A Heppner man, insanely jealous when the woman of his dreams chose a different companion, went on a shooting spree that left his heart’s desire and himself dead in May 1908.
Henry P. Morrison, a brakeman for the Oregon-Washington Railroad & Navigation Company in Heppner, had fixed his sights on the lovely Nora Wright. But Miss Wright spurned Morrison’s affections, instead choosing Barney Ahalt as her escort. On May 2, 1908, after several weeks of depression and working himself up into a jealous rage over Wright’s rejection, Morrison went looking for the pair with deadly intention.

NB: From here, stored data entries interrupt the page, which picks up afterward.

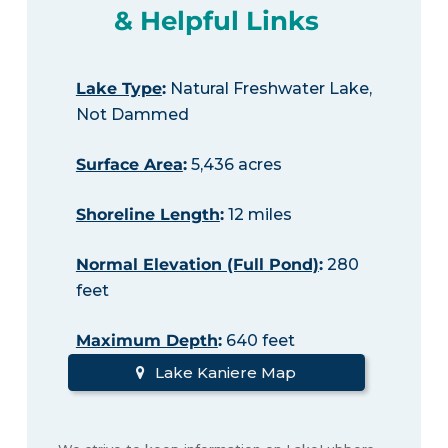
& Helpful Links
Lake Type
:
Natural Freshwater Lake,
Not Dammed
Surface Area
:
5,436 acres
Shoreline Length
:
12 miles
Normal Elevation (Full Pond)
:
280
feet
Maximum Depth
:
640 feet
Lake Kaniere Map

Morrison borrowed a .41 caliber Colt revolver from Express Messenger Smith, telling him a dog down the track had been annoying him and he wanted to be prepared. Morrison took a “speeder,” a small two-man vehicle used for railroad track maintenance, and traveled along the tracks to Cecil, where Miss Wright lived with her parents. He stashed the speeder in a field and created a hiding spot under a warehouse that gave him a good view of the Wright house.
Morrison spent the night and half the next day waiting for Wright to emerge, finally spotting her and Ahalt climbing into a buggy around 2 p.m. on May 3 and heading south toward the tiny hamlet of Morgan. He caught up with the pair at a crossing two miles north of Morgan.

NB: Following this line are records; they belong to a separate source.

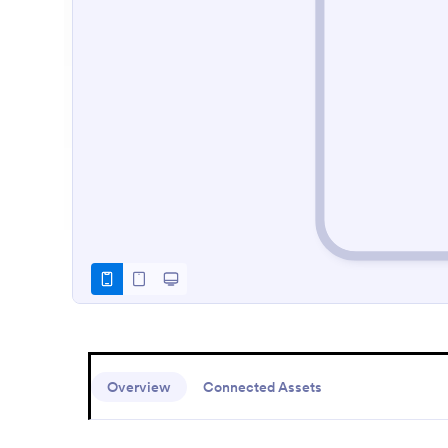
Overview
Connected Assets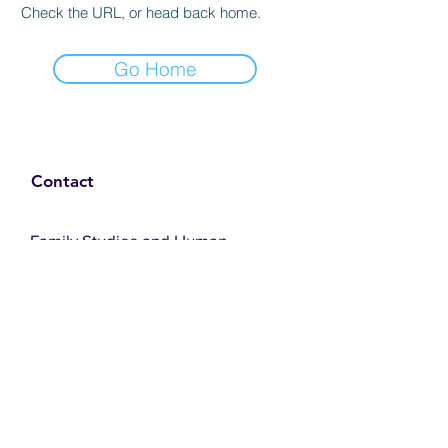
Check the URL, or head back home.
Go Home
Contact
Family Studies and Human
Development
Faculty of Health Sciences
Western University
1285 Western Rd
London, Ontario, Canada N6G 1H2
Email:
ysmenastudy@gmail.com
Social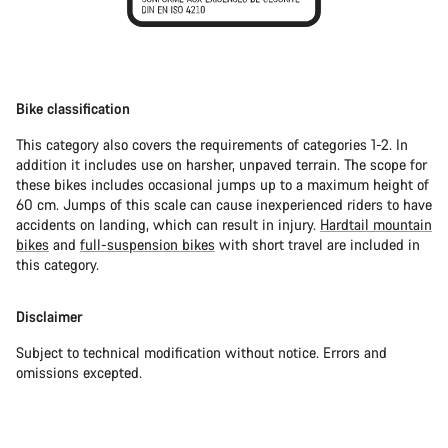
Bike classification
This category also covers the requirements of categories 1-2. In
addition it includes use on harsher, unpaved terrain. The scope for
these bikes includes occasional jumps up to a maximum height of
60 cm. Jumps of this scale can cause inexperienced riders to have
accidents on landing, which can result in injury.
Hardtail mountain
bikes
and
full-suspension bikes
with short travel are included in
this category.
Disclaimer
Subject to technical modification without notice. Errors and
omissions excepted.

Morrison had waved to the pair cheerfully as he traveled along the track in the speeder, and was waiting for them on the bank next to the wagon road when they approached the crossing. Morrison stopped Ahalt’s team, brandished a revolver and said, “You had better say your prayers.” He then opened fire.
Miss Wright fell dead immediately with a bullet to the head. Ahalt was also shot, a flesh wound in the shoulder, but managed to whip the team into motion and fled, carrying Wright’s body with him.
Morrison followed the racing team to Morgan, where he was told Wright was dead. He turned the gun on himself, shooting himself in the forehead. He was carried to a warehouse, where he died about 9 p.m.